Monitoring a Remediation Process in Real-Time

Monitoring a Remediation Process in Real-Time
High-resolution monitoring saves time (and money!)

 

This study was conducted by Adam Hobson and his colleagues at S.S. Papadopulos & Associates in the United States.
Adam will be presenting this study at the NGWA Groundwater Summit on 4 December (session abstract).

It’s not often I get excited by new products, but I was recently given access to some real-time monitoring data collected by the new In-Situ Aqua TROLL 600 multiparameter water quality sonde, which has really excited me with the possibilities of the instrument.

For this blog, I thought I’d share a snapshot of the data record with you to give a flavour of what can be achieved by real-time, high-resolution monitoring.

Background and Data Record
Five In-Situ Aqua TROLL 600 Multiparameter Sondes were positioned in monitoring boreholes 50 to 100 metres downgradient of another borehole used to inject a colloidal remediation fluid into a chlorinated solvent contamination source. The sondes were programmed to collect data every 15 minutes. The screen shot below shows the monitoring record from one of these locations over a period of 2 weeks following injection (each vertical line represents a 2 day period). Data was collected remotely and transmitted several times per day to In-Situ’s web-based platform, HydroVu Data Services.

HydroVu
HydroVu Data Record (with annotated notes)

Notes on Data Record
The main objective of monitoring was to try and identify the direction and speed of movement of the remediation fluid. Turbidity was chosen as an indicator to detect the presence of any (black) carbon-based reagent as it was diluted into the groundwater flow.

The graphical record shows a signifcant rise in turbidity (by 8 NTU) three days after the end of the injection works. This continued for a further 6 days before water quality returned to background concentrations.

Other physical and chemical changes reinforced the interpretation that this change could only have arisen from the injection process.
• A reduction in electrical conductivity by 200 uS/cm following the passage of the turbidity trace correlates with the addition of clean water following injection to help flush the remediation agent out of the borehole and into the groundwater system.
• A rise and fall in pH may be associated with the passage of remediation agent (small rise in pH) and the passage of the flush water (lowering of pH).
• A rise in water level (the graph is inverted) by 10 cm coincides with the addition of fluids. There was no rainfall during the monitoring period.
• The temperature change is erratic, but shows changes which also correlate with the passage of injection fluids.

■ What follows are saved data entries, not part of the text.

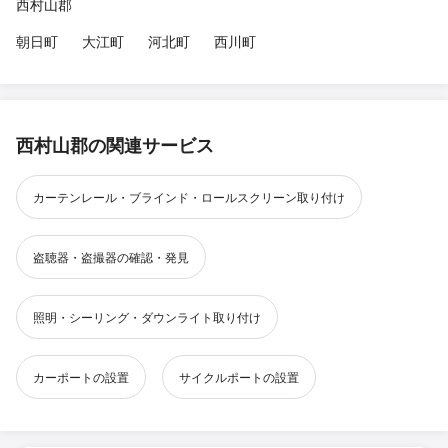
西村山郡
朝日町
大江町
河北町
西川町
西村山郡の関連サービス
カーテンレール・ブラインド・ロールスクリーン取り付け
盗聴器・盗撮器の確認・発見
照明・シーリング・ダウンライト取り付け
カーポートの設置
サイクルポートの設置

All the observed changes are relatively small compared to background and relatively short-lived. It is unlikely these changes would have been detected using conventional field sampling and analysis methods.

In this case, high-resolution measurements identified changes in water quality which convincingly demonstrated the passage of the remediation fluid at the monitoring borehole.
This enabled a series of technical decisions to be taken very quickly to re-focus the remediation effort, which saved considerable time (and money) toward achieving effective remediation at the site.